Ah rasanya mengungsi sudah menjadi tradisi. Bolak-balik kami mengungsi. Tak hanya sekali dalam setahun. Bisa dua sampai tiga kali. Sudah bertahun-tahun begitu.
Bosan? Pasti! Aku, adik-adikku, Ibu, dan Bapak sebenarnya sudah tak ingin bolak-balik mengungsi. Sampai suatu malam, kami berembug untuk membeli rumah baru. Pindah dari kampung sejauh mungkin. Ke desa yang lebih tinggi tanahnya. Tetapi Ibu keberatan.
“Meninggalkan kenangan itu berat. Apalagi kenangan itu meninggalkan warisan. Kakek buyut pernah berpesan, rumah ini jangan sampai ditelantarkan. Jangan ditinggalkan. Sebab, sudah tak terhitung lagi duka lara yang disimpan di rumah ini, hingga akhirnya melahirkan sejarah,” kata Ibu.

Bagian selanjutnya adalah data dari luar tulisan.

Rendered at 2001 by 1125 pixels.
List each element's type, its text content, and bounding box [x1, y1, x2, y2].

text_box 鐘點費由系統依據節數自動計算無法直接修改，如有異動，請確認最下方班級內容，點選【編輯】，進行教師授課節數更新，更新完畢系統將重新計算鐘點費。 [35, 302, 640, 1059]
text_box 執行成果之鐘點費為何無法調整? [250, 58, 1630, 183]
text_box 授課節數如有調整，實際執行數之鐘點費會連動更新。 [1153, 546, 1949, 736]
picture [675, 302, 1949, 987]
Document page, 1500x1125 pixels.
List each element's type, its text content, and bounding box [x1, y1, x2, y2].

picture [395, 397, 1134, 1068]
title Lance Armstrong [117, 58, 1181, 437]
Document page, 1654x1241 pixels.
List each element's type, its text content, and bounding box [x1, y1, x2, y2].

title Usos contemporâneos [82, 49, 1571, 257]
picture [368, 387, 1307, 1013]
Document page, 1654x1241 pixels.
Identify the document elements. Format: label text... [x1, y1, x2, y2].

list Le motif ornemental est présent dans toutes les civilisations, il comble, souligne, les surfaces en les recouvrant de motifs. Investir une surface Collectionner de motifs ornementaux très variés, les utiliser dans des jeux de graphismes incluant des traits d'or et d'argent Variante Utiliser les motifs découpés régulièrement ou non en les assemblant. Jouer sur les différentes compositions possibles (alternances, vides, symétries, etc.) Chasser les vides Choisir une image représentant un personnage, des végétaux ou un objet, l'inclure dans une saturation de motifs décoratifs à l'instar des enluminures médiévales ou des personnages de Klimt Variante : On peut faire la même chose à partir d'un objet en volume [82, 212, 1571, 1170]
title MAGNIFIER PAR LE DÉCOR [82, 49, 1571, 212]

“Keadaan sudah berubah. Kita juga mesti berubah, Bu. Manusia tak mungkin melawan kodrat alam. Tak bisa mengelak dari kehendak Gusti Allah,” sambut Bapak.
Selalu begitu kilah Bapak. Tetapi, tak sesiapapun menyangkalnya. Juga aku. Meski sebenarnya ingin kukatakan, ‘Gusti Allah itu tak mungkin menghendaki hamba-hamba-Nya celaka. Kecuali, karena ia durhaka’. Tetapi, kata-kata itu kusimpan saja. Kubiarkan menjadi catatan kecil dalam benak. Siapa tahu, aku termasuk yang durhaka. Sebab, aku hampir-hampir kehilangan kepercayaan pada orang-orang yang mestinya dipercaya.
Aku masih meringkuk di atas almari kayu tua. Tempat dulu kakek dari kakekku menghembuskan napas terakhirnya. Ditembus peluru tentara Belanda.